[[ Text passage open ]]

12

Recently I've finally started to feel like I understand catamorphisms. I wrote some about them in a recent answer, but briefly I would say a catamorphism for a type abstracts over the process of recursively traversing a value of that type, with the pattern matches on that type reified into one function for each constructor the type has. While I would welcome any corrections on this point or on the longer version in the answer of mine linked above, I think I have this more or less down and that is not the subject of this question, just some background.

Once I realized that the functions you pass to a catamorphism correspond exactly to the type's constructors, and the arguments of those functions likewise correspond to the types of those constructors' fields, it all suddenly feels quite mechanical and I don't see where there is any wiggle room for alternate implementations.

For example, I just made up this silly type, with no real concept of what its structure "means", and derived a catamorphism for it. I don't see any other way I could define a general-purpose fold over this type:

data X a b f = A Int b
             | B
             | C (f a) (X a b f)
             | D a

xCata :: (Int -> b -> r)
      -> r
      -> (f a -> r -> r)
      -> (a -> r)
      -> X a b f
      -> r
xCata a b c d v = case v of
  A i x -> a i x
  B -> b
  C f x -> c f (xCata a b c d x)

[[ Text passage closed ]]

_Task item 1_
List the names of the constructors that the data type X has in the post on catamorphisms.
_Task item 2_
Quote the catamorphism post between "For example, I" and "a) (X a b f)", inclusive.

[[ Recorded information open ]]

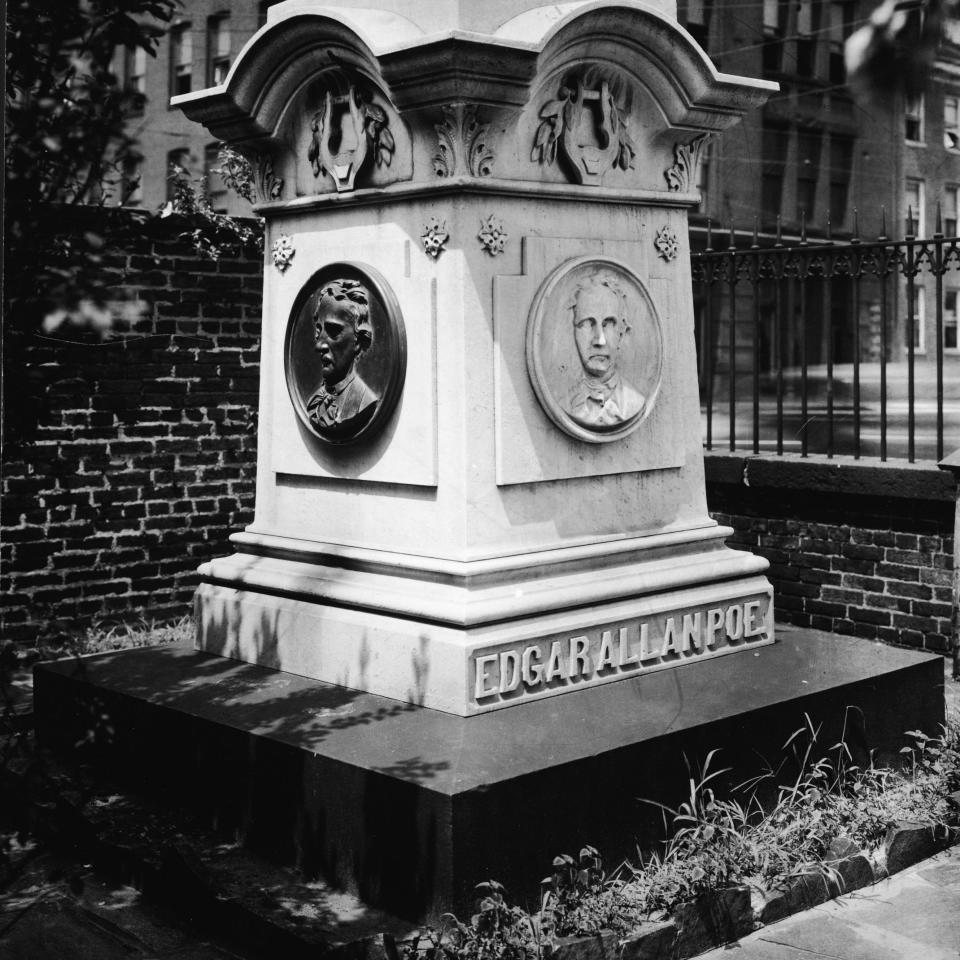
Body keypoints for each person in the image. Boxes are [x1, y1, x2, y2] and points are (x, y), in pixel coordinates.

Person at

[[ Recorded information closed ]]

_Your response 1_
A, B, C, D

_Your response 2_
For example, I just made up this silly type, with no real concept of what its structure "means", and derived a catamorphism for it. I don't see any other way I could define a general-purpose fold over this type:

data X a b f = A Int b
             | B
             | C (f a) (X a b f)